In the Kali workstation, after entering the DFC virtual environment, the above hailomz commands can be executed. The below command compiles a YOLOv8s model:
hailomz compile yolov8sYou can find information about each model using the hailomz info command. **Take note that the Hailo-8 processor can only support up to YOLOv8m for dense traffic analysis before overheating and terminating the network. **
The compilation process can take up to 24 hours in some cases. The energy settings for the Kali workstation have been modified such that the standby process does not interrupt compilation, but to be sure that the system settings do not override this, run caffeine in another terminal.
The output of the compilation process is a ready-to-use HEF file, which can be transferred to the resources folder of the speed estimation code, and invoked with the —hef-path flag as mentioned above.
The below diagram explains the ML-specifics of the Dataflow compiler.
This demarcates the end of this documentation. Through these processes elaborated above, you should be familiar with:
- Compiling a simple HEF model using the Hailo Model Zoo.
- Running the speed estimation program with the compiled model
- Running some power/resources consumption measurements
This project has a few natural pathways for extension going forward.
The current HailoRT 4.17 does not fully support the Hailo API. The first step would be to update all components (i.e. HailoRT CLI, DFC, Hailomz, etc) to run with the latest software versions.
This would entail re-cloning the latest version of the hailo-rpi5-examples repository that includes support for the later software and firmware versions.
By this point, the existing speed estimation program will fail to work. It is therefore necessary to 1) Find the updated hailo-rpi-examples code, specifically detection.py and 2) combine this with the Roboflow supervision code shown earlier.
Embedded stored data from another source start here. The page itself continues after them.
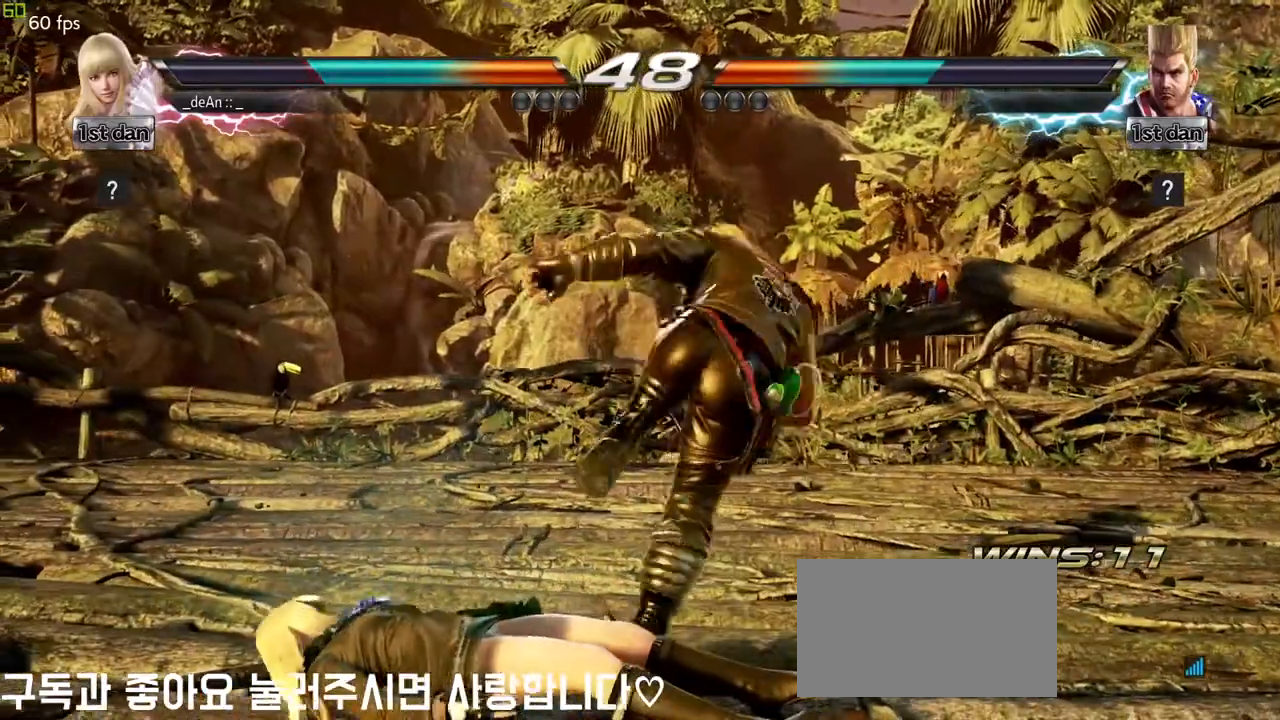
{"buttons": [], "left_stick": "center", "events": [[283, "left_stick", "up-left"], [333, "left_stick", "up"], [483, "left_stick", "center"]]}
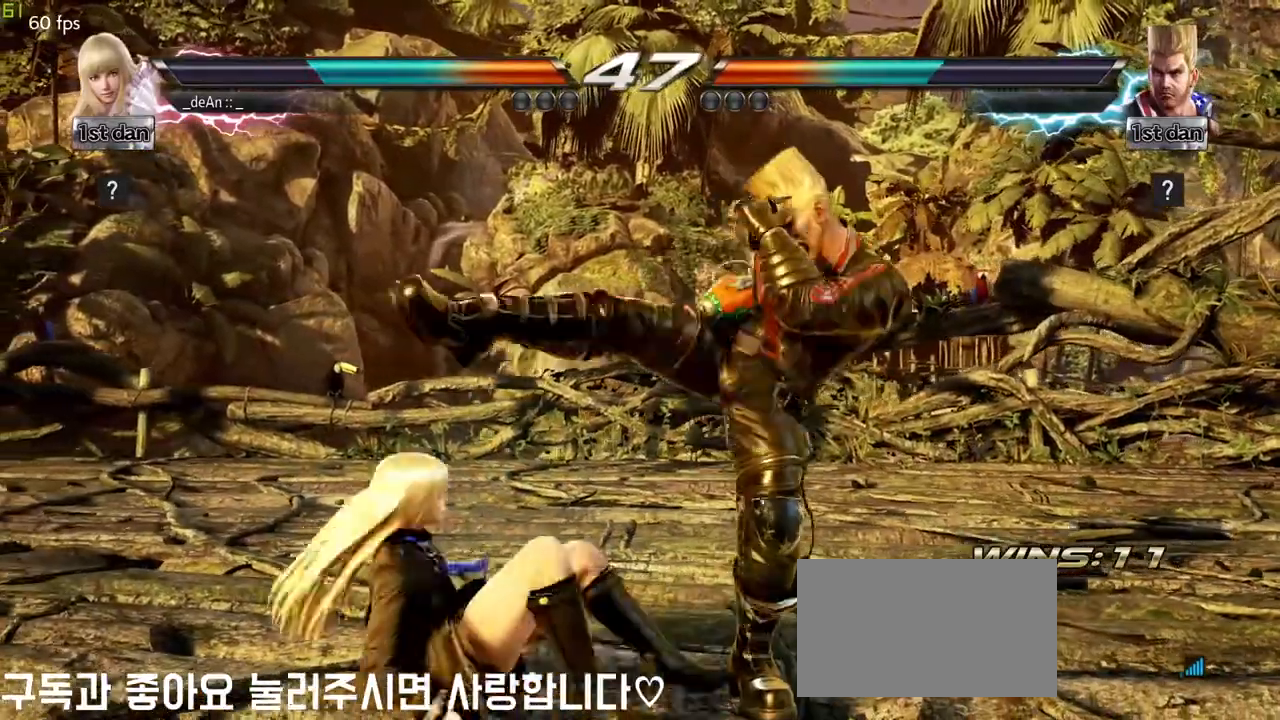
{"buttons": [], "left_stick": "center", "events": [[250, "SQUARE", "down"], [433, "SQUARE", "up"]]}
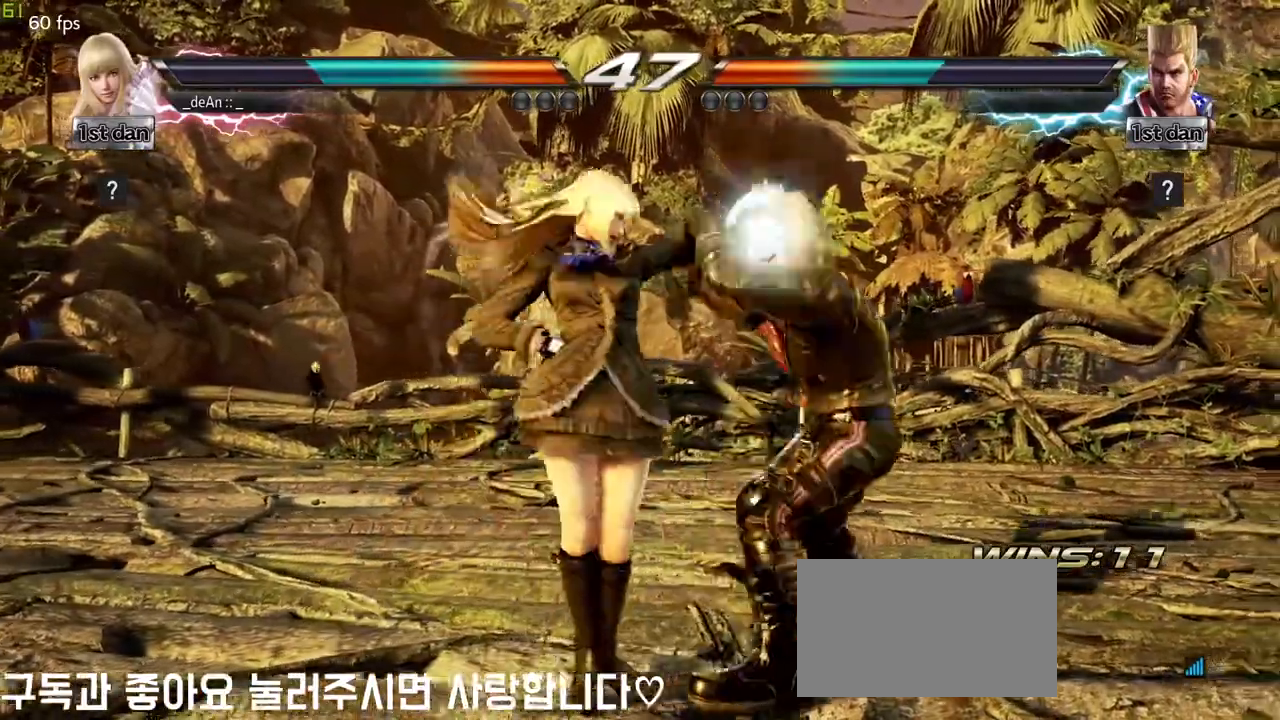
{"buttons": [], "left_stick": "center", "events": [[117, "left_stick", "down"], [150, "CIRCLE", "down"], [150, "CROSS", "down"], [200, "CIRCLE", "up"], [200, "CROSS", "up"], [350, "left_stick", "center"]]}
This can be done manually, however, given the limitations of Hailo’s API documentation, it would be better to prompt an LLM with the project context, the detection.py code and the supervision code, and ask the LLM to merge the two together and afterwards manually sort out any errors that might arise.
You can try to run more advanced programs, like the License Plate Recognition (LPR) and Facial Detection examples, and modify them to fit your specific use case.
You can try to follow the DFC manual pipeline for any model of your choice, such that you end up with a HEF that you can use with any of the examples above.